ASSIGNED TASK :: Report each line of the data that contains the string "lines".

(Stored dataset items)
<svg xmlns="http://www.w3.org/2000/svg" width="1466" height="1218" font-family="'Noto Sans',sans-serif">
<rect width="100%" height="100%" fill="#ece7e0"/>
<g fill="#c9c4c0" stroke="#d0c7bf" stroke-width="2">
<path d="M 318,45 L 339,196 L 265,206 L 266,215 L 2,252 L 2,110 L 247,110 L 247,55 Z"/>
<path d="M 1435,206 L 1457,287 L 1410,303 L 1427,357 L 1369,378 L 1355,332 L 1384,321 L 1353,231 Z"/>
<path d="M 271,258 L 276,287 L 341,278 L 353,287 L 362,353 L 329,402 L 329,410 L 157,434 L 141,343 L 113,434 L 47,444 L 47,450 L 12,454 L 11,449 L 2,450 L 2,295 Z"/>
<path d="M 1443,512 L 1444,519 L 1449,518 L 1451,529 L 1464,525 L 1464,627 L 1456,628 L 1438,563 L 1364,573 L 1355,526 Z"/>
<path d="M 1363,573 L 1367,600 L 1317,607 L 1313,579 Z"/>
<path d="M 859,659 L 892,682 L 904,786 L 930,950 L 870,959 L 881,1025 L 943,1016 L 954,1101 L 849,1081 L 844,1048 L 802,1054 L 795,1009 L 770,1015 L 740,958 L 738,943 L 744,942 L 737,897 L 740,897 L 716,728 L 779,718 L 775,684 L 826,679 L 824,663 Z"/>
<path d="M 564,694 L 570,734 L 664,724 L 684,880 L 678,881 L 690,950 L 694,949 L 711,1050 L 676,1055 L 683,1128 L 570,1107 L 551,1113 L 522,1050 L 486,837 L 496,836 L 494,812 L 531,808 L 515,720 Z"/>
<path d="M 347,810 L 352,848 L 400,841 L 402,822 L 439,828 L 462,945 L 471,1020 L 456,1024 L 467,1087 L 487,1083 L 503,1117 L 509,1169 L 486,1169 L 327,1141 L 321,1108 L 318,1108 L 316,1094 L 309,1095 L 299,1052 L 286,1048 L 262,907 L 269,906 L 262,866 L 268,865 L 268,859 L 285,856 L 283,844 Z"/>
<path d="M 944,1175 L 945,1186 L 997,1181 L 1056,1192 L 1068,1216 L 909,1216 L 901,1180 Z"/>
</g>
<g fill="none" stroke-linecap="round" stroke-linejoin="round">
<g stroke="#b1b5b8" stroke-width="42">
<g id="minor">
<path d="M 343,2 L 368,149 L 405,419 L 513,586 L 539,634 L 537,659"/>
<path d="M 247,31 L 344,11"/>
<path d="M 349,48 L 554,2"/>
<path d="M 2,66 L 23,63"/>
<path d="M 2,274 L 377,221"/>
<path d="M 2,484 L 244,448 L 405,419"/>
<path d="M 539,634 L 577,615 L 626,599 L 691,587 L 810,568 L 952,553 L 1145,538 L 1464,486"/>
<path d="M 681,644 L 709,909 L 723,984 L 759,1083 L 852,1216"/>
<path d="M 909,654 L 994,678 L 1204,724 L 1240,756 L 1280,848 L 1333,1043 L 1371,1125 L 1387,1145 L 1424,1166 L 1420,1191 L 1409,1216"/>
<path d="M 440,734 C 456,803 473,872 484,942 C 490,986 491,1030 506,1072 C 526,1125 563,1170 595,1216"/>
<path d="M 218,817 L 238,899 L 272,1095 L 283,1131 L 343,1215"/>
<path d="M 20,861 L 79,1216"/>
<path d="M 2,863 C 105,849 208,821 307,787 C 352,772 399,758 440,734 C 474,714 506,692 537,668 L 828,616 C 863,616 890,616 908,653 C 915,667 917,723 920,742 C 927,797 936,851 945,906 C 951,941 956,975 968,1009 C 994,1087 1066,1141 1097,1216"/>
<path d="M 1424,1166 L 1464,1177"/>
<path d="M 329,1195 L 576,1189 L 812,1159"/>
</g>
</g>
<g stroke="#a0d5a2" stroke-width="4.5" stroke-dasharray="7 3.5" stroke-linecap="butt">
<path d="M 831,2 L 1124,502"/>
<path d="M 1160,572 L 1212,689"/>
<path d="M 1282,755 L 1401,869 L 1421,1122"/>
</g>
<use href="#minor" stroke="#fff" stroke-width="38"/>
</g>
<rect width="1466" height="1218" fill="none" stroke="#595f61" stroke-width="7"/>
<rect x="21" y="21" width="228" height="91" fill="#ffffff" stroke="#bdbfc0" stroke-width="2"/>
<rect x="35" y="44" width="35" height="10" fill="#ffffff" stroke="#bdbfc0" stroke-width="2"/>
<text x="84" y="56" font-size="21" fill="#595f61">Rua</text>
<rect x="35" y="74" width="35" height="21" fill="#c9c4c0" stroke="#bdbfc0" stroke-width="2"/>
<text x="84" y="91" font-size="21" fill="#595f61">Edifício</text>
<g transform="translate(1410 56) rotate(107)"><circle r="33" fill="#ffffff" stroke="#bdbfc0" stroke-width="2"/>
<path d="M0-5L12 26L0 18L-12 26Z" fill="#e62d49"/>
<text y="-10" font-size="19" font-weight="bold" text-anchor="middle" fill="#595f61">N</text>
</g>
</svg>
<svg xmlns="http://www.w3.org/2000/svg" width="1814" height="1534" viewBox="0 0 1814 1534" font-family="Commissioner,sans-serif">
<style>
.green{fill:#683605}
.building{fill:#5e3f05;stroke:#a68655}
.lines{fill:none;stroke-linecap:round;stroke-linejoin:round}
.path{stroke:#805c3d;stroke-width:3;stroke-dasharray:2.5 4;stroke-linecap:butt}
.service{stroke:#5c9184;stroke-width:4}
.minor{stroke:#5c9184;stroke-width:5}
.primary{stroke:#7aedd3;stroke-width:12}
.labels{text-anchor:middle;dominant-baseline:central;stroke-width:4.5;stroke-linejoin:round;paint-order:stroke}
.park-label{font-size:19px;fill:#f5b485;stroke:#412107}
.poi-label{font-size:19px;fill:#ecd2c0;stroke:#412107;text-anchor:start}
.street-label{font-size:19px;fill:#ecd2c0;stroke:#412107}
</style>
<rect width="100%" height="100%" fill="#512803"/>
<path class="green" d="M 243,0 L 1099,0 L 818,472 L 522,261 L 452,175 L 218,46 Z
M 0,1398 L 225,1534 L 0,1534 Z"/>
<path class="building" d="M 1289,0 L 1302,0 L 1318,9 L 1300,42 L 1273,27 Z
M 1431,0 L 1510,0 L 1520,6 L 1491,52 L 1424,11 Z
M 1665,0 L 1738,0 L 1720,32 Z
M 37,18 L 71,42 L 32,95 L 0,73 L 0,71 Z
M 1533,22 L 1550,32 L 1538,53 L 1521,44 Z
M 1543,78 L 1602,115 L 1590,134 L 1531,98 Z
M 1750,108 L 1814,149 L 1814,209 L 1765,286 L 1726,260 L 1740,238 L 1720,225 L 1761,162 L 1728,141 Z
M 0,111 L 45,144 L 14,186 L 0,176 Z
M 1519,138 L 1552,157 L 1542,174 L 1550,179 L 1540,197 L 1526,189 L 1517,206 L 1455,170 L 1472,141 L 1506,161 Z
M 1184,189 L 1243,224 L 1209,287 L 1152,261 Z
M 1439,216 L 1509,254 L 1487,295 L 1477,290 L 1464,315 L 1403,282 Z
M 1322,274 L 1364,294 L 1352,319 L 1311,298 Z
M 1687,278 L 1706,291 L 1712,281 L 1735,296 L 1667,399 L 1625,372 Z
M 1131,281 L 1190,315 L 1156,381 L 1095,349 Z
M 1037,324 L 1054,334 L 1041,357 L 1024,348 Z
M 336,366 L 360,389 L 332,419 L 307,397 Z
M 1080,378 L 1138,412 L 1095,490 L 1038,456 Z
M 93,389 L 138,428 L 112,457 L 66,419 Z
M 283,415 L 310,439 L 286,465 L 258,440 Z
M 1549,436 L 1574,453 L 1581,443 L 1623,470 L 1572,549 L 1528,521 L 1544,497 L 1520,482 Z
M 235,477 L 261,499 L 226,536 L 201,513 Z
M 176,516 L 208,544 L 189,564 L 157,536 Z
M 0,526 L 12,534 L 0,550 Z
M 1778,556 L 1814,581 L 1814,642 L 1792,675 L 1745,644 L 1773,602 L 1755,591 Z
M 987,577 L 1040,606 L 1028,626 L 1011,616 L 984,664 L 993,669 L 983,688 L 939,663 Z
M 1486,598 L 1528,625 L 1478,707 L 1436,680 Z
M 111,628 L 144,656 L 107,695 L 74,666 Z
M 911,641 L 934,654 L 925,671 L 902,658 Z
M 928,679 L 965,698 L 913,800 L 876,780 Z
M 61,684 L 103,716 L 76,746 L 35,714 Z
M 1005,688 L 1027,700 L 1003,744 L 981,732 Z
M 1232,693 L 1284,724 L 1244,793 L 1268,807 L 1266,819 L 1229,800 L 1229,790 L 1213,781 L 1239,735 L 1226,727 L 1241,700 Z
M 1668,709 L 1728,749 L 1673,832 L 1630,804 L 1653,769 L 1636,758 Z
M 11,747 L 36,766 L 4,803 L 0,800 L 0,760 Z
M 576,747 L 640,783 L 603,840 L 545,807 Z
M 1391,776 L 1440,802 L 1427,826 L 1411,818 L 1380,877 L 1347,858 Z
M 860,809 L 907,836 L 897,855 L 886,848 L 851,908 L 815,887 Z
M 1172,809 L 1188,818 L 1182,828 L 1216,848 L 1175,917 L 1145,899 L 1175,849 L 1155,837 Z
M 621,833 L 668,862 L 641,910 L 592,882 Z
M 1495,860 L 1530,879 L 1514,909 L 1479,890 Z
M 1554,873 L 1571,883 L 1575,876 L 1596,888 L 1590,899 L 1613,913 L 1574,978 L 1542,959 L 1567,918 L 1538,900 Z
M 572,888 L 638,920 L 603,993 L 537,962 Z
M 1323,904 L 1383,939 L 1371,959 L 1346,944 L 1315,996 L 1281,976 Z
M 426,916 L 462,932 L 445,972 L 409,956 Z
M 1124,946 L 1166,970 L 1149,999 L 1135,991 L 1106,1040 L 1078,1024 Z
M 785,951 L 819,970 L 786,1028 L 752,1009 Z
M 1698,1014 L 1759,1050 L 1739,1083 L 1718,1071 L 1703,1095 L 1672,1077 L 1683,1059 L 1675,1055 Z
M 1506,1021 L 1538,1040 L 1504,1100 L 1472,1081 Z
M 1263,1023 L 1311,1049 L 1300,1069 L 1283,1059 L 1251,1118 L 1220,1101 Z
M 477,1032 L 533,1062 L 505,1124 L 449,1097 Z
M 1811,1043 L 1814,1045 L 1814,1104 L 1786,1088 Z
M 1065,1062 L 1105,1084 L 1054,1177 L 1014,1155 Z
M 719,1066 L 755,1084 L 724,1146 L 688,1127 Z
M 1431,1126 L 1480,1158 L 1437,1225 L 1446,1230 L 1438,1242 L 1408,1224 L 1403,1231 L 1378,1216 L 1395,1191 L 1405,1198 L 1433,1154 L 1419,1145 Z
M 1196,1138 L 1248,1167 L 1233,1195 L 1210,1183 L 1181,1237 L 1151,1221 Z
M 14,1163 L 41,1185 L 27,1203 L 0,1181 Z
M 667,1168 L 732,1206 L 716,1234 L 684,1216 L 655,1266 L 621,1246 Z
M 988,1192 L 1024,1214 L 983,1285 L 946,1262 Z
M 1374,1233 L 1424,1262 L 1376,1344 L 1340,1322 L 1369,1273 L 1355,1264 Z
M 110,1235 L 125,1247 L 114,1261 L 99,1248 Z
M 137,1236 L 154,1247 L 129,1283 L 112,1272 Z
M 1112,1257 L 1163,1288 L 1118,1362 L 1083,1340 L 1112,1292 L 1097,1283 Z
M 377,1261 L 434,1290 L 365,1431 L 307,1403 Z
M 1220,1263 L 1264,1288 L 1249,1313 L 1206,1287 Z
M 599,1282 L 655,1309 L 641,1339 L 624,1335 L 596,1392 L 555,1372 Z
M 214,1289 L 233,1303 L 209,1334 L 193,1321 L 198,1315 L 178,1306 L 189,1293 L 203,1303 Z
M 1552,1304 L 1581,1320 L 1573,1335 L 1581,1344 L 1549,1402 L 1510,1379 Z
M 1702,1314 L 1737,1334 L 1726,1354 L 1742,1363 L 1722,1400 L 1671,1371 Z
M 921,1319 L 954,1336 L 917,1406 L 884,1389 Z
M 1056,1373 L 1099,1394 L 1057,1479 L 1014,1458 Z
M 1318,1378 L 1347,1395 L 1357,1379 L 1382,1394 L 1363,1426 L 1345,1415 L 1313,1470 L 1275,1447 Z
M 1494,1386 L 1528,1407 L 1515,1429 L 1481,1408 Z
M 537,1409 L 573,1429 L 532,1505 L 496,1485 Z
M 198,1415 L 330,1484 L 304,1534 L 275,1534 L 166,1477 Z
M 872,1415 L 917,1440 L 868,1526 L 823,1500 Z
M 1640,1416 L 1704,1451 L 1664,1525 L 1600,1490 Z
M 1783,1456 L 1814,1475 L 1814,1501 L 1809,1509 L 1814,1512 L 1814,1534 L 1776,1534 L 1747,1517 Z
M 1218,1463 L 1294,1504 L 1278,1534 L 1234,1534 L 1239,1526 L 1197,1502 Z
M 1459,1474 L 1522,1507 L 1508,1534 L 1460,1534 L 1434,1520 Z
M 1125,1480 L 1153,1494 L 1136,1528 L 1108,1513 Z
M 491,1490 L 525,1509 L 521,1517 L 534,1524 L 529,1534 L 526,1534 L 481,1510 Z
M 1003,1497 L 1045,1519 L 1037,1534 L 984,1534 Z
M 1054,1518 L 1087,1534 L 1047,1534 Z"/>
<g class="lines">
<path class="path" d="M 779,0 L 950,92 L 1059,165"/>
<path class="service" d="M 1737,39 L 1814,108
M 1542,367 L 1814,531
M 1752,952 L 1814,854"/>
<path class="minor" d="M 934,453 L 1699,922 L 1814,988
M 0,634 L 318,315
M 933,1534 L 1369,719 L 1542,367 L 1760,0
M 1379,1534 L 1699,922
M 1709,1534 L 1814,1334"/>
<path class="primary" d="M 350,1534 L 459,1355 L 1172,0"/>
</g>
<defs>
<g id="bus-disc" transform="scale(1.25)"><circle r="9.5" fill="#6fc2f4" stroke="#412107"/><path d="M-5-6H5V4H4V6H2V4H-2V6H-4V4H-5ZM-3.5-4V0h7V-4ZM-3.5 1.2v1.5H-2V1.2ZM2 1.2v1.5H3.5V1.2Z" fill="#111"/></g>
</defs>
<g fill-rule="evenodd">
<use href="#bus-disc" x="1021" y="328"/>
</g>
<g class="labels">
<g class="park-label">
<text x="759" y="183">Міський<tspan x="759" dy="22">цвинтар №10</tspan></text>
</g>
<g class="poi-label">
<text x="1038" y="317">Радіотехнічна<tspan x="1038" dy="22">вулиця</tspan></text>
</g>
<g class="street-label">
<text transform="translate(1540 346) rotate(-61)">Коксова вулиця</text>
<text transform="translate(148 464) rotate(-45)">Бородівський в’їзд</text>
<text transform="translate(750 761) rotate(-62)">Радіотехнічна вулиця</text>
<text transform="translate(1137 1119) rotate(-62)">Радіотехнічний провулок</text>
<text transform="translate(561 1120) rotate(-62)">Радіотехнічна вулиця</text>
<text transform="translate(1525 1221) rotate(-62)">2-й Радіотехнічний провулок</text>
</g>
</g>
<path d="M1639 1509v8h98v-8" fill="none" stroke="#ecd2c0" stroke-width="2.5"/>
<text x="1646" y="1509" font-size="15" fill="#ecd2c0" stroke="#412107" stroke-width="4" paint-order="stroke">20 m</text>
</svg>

EXERCISE RESULT ::
.lines{fill:none;stroke-linecap:round;stroke-linejoin:round}
<g class="lines">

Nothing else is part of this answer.